Second, LoRA-based domain-specific adaptation significantly improved the model’s capability to recognize road environment factors such as lane markings, traffic signals, and vehicle interactions. These factors are often misunderstood or misinterpreted by pre-trained VLM. Fine-tuning the Q-Former module with LoRA improved the generalization problem of pre-trained models while reducing computational costs. Experimental results showed that LoRA enhanced the retrieval and captioning performance while maintaining efficiency and feasibility for autonomous driving applications.

Third, context-aware input prompting was optimized to include critical driving contexts, including weather conditions, traffic signals, and vehicle interactions, in the captioning process [8]. The effective structuring of the input prompts using our method resulted in captions that were more contextually relevant, globally coherent, and semantically rich. This method helped overcome a major limitation of traditional captioning models for driving environment scenes, which often produced object-centric descriptions without considering scene dynamics [9].

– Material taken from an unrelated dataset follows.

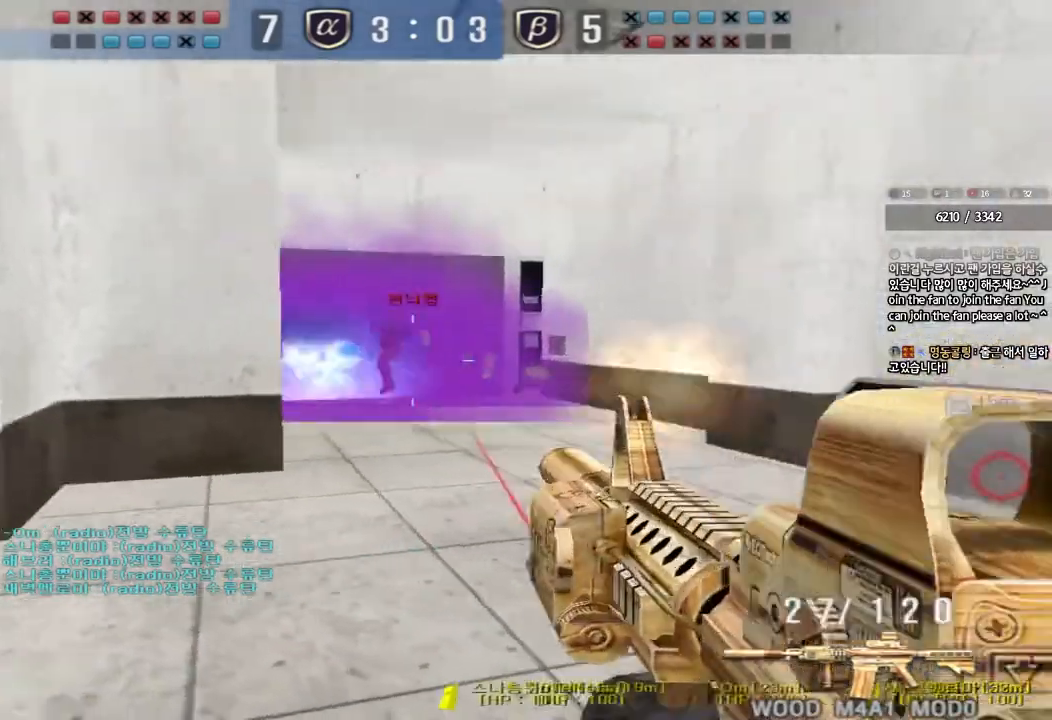
{"keys": ["d", "s", "space"], "events": [[100, "a", "up"], [150, "d", "down"], [383, "ctrl", "down"], [400, "d", "up"], [400, "space", "down"], [417, "w", "up"], [483, "d", "down"], [500, "ctrl", "up"], [500, "s", "down"]]}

Overall, our method achieved state-of-the-art performance, as indicated by BLEU, CIDEr, and SPICE scores, and it showed significant improvements in the scene captioning accuracy and contextual relevance compared with the baseline models. These results showed the effectiveness of our method in enhancing the interpretability, contextual perception, and domain adaptation of VLMs for autonomous driving environments.

Despite the notable improvements achieved with our proposed method, several limitations remain, indicating the scope for further enhancement. A major limitation was the dependence on structured data availability. Our method involves the use of structured datasets such as BDD-100K for training, which might not be readily available for all autonomous driving domains. The requirement of labeled datasets restricted the applicability of our method to environments where annotated data were scarce or unavailable.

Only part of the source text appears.